Selon M. Khan, les États-Unis ont commencé à faire pression sur le Pakistan pour qu’il revienne sur sa politique à l’égard de la Chine et de la Russie peu après son retrait d’Afghanistan. Il ajoute qu’à la suite du changement de gouvernement intervenu en avril à Islamabad, le Pakistan a fait preuve d’une plus grande prudence dans ses relations avec la Chine et la Russie :

« La perception d’un changement de politique au Pakistan ne tient pas la route dans le contexte des progrès tièdes du corridor économique Chine-Pakistan (CPEC), de l’incapacité d’Islamabad à répondre aux préoccupations de la Chine en matière de sécurité, de la détérioration des relations pakistano-afghanes et de l’incapacité totale du Pakistan à répondre à la pression croissante de la Chine en matière d’investissement et de liens économiques avec l’Afghanistan ».

M. Khan ajoute que l’engagement avec la Russie est resté inactif à la suite d’informations non vérifiées sur les liens entre le Pakistan et l’Ukraine en matière d’armement. « Au contraire, l’Inde, le grand rival du Pakistan, a réussi à trouver un équilibre plus efficacement que le Pakistan.

Des États-Unis peu amicaux

Le 13 septembre, le département d’État américain a imposé des sanctions à un institut de recherche chinois et à plusieurs autres entreprises, une mesure qui semble s’inscrire dans le cadre d’un effort continu visant à exercer une pression sur la Chine et le Pakistan. Les États-Unis ont affirmé que ces entreprises étaient impliquées dans l’approvisionnement du programme de missiles balistiques pakistanais.

En octobre 2023, Washington avait déjà imposé de telles mesures à l’encontre d’au moins trois entreprises chinoises pour avoir fourni au Pakistan des articles pouvant servir à la fabrication de missiles.

Selon Matthew Miller, porte-parole du département d’État, le Beijing Research Institute of Automation for Machine Building Industry a collaboré avec le Pakistan pour l’acquisition d’équipements destinés à tester les moteurs de fusée des missiles Shaheen-3 et Ababeel, ainsi que des systèmes potentiellement plus importants.

Selon M. Miller, outre Innovative Equipment, basée au Pakistan, et un ressortissant chinois, les sanctions visent également les entreprises chinoises Hubei Huachangda Intelligent Equipment Co., Universal Enterprise et Xi’an Longde Technology Development Co. pour le transfert intentionnel d’équipements soumis à des restrictions en matière de technologie des missiles.
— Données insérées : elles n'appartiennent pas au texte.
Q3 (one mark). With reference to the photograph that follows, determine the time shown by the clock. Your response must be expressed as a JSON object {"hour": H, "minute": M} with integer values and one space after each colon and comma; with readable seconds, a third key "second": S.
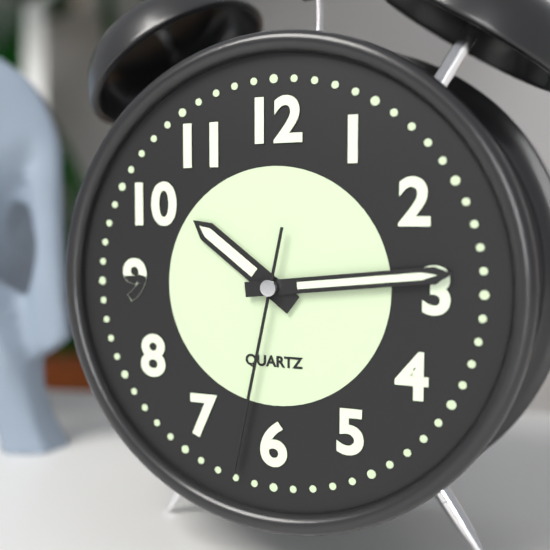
{"hour": 10, "minute": 14, "second": 32}
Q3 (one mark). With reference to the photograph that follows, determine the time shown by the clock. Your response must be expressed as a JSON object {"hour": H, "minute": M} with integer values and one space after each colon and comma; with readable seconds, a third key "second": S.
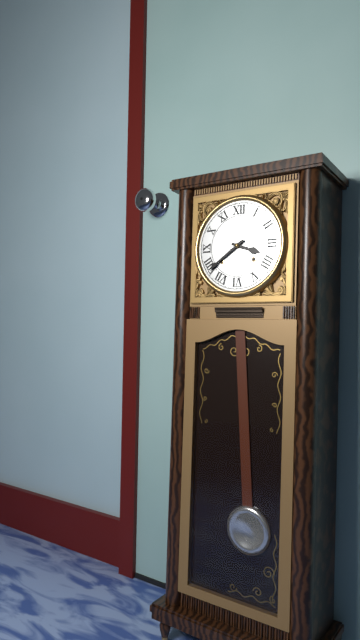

Le ministère pakistanais des affaires étrangères a dénoncé avec véhémence l’action des États-Unis, la qualifiant d’injuste et de politisée, et a réagi sur un ton inédit. Dans une déclaration faite le samedi 14 septembre, la porte-parole du ministère des affaires étrangères, Mumtaz Zehra Baloch, a affirmé que les États-Unis avaient inscrit plusieurs entités commerciales sur la liste l’année dernière « sur la base de simples soupçons » parce que les articles pour lesquels les entreprises étaient sanctionnées ne figuraient sur la liste d’aucun régime de contrôle des exportations et qu’ils les considéraient comme sensibles en vertu de dispositions générales et fourre-tout.

Sans nommer l’Inde et Israël, M. Baloch a écrit : « Il est bien connu que certains gouvernements ont facilement contourné les restrictions en matière d’octroi de licences pour les technologies militaires avancées destinées à leurs pays favoris, tout en invoquant des lois strictes en matière de non-prolifération pour d’autres pays ». M. Baloch a déclaré que les sanctions américaines constituaient « une politique de deux poids, deux mesures et une discrimination » et qu’elles « sapaient la légitimité des régimes mondiaux de non-prolifération, augmentaient les asymétries militaires et mettaient en péril la paix et la sécurité dans le monde ».

Combien de temps encore Islamabad fera-t-il du sur-place avec Washington avant de changer de camp pour sauver sa peau ? C’est exactement le même genre de parcours que celui de pays comme la Chine, la Russie et l’Iran, qui ont tous, à un moment ou à un autre, cherché à faire confiance à la bonne volonté des États-Unis avant de se rendre compte qu’ils n’étaient pas en mesure de le faire.